What the task asks –
Edit the entries below by replacing every "Metrics" with "Measurements" and leaving all other text unchanged. Leave the pictures out of your version.

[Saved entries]

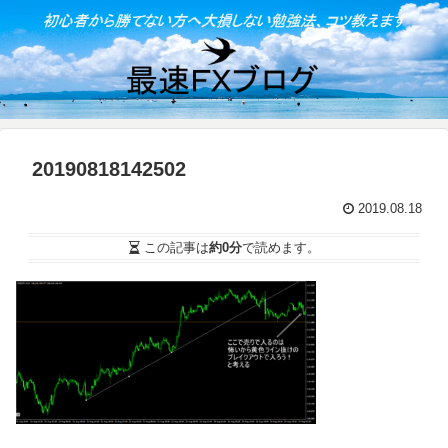
20190818142502
2019.08.18
この記事は
約0分
で読めます。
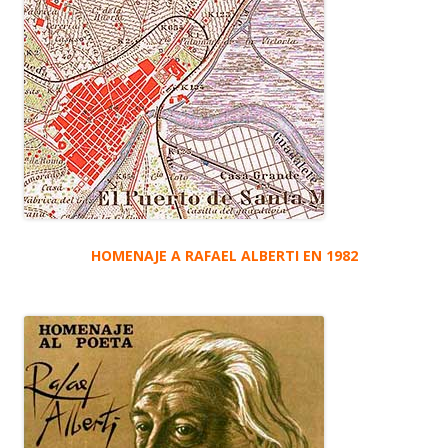
HOMENAJE A RAFAEL ALBERTI EN 1982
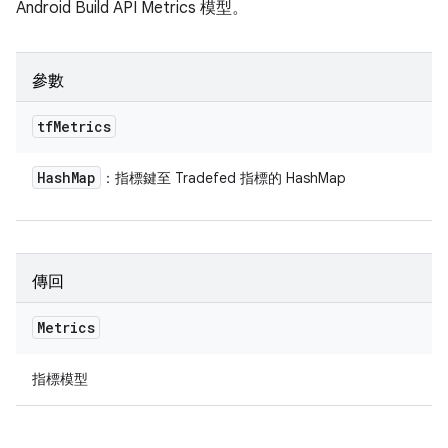
Android Build API Metrics 模型。
參數
tf
Metrics
Hash
Map
：指標鍵至 Tradefed 指標的 HashMap
傳回
Metrics
指標模型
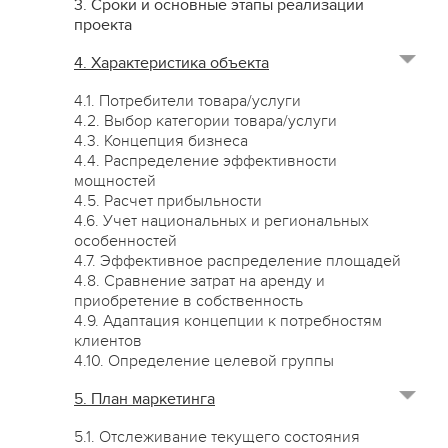
3. Сроки и основные этапы реализации
проекта
4. Характеристика объекта
4.1. Потребители товара/услуги
4.2. Выбор категории товара/услуги
4.3. Концепция бизнеса
4.4. Распределение эффективности
мощностей
4.5. Расчет прибыльности
4.6. Учет национальных и региональных
особенностей
4.7. Эффективное распределение площадей
4.8. Сравнение затрат на аренду и
приобретение в собственность
4.9. Адаптация концепции к потребностям
клиентов
4.10. Определение целевой группы
5. План маркетинга
5.1. Отслеживание текущего состояния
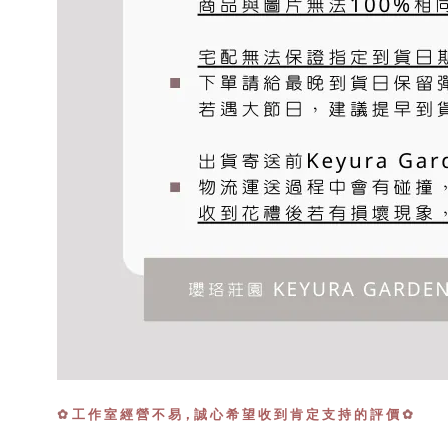
✿
工 作 室 經 營 不 易，誠 心 希 望 收 到 肯 定 支 持 的 評 價
✿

Reply to the exercise –
20190818142502
2019.08.18
この記事は
約0分
で読めます。
HOMENAJE A RAFAEL ALBERTI EN 1982
Android Build API Measurements 模型。
參數
tf
Measurements
Hash
Map
：指標鍵至 Tradefed 指標的 HashMap
傳回
Measurements
指標模型
3. Сроки и основные этапы реализации
проекта
4. Характеристика объекта
4.1. Потребители товара/услуги
4.2. Выбор категории товара/услуги
4.3. Концепция бизнеса
4.4. Распределение эффективности
мощностей
4.5. Расчет прибыльности
4.6. Учет национальных и региональных
особенностей
4.7. Эффективное распределение площадей
4.8. Сравнение затрат на аренду и
приобретение в собственность
4.9. Адаптация концепции к потребностям
клиентов
4.10. Определение целевой группы
5. План маркетинга
5.1. Отслеживание текущего состояния
✿
工 作 室 經 營 不 易，誠 心 希 望 收 到 肯 定 支 持 的 評 價
✿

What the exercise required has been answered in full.